Y es que han sido muchos años de manifestaciones y de buenas intenciones, pero ese debate público ha estado desconectado de una realidad acuciante en constante evolución que le ha ido comiendo la tostada, a base de discursos públicos antioccidentales y propaganda nihilista, que han sabido cautivar a generaciones nuevas indignadas y rabiosas.

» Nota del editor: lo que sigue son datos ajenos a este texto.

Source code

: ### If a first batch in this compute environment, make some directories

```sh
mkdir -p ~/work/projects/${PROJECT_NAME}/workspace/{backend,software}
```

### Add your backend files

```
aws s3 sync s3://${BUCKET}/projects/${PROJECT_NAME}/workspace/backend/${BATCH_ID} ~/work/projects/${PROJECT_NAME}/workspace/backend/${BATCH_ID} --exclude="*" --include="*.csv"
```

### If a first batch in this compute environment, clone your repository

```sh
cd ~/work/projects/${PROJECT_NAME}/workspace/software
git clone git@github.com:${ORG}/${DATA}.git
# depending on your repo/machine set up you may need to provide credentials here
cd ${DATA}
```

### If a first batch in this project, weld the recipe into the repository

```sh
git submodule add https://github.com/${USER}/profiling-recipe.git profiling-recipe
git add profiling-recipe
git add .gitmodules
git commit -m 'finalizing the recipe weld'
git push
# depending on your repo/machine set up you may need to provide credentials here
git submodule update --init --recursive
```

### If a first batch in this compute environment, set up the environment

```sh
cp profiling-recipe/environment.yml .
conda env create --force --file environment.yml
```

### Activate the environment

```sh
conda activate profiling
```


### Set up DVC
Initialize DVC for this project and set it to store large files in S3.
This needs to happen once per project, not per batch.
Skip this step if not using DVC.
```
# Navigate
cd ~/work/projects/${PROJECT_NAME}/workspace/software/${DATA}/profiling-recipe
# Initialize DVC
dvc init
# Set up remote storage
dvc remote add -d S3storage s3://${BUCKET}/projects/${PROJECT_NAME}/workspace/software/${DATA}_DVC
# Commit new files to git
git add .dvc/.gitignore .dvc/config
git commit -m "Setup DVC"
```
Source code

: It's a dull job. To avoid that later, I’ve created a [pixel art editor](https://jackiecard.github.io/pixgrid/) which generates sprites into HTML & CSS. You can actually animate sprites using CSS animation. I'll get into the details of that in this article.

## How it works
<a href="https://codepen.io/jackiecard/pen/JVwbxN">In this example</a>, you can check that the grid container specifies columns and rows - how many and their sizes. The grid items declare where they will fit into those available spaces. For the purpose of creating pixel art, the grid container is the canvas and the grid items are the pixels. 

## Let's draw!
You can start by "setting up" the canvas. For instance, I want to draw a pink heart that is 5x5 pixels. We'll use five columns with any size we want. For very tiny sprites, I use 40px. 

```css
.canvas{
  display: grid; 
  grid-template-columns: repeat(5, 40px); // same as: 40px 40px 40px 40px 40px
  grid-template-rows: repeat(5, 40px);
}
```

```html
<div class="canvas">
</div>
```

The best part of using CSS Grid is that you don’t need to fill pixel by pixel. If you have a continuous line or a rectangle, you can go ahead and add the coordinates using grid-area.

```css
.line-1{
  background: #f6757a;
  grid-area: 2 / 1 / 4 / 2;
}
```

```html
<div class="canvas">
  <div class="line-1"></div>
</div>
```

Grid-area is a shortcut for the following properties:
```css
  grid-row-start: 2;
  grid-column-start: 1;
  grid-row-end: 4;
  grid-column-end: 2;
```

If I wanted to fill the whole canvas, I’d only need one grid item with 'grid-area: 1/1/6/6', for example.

Atrás quedó el eje tradicional derecha-izquierda. La batalla de los valores humanistas que defiende la Unión Europea se mueve en nuevos campos ideológicos, en los que las declaraciones populistas totalitarias llevan la delantera, ayudadas por las redes desinformativas de países como Rusia o Irán, que encontraron en las calles europeas la mejor forma de debilitarla. Y es que es paradójico que mientras hay cola para entrar en la Unión Europea, sean los propios europeos los que la desprecien y desprecien sus valores.
Habría, tal vez, que recordarles las palabras de Simone Veil, «Europa es la esperanza del progreso». Pero si en su día sonaban a esperanza, a menos que la Unión sea capaz de reforzarse sin miedos, hoy suenan a amenaza de futuro sombrío.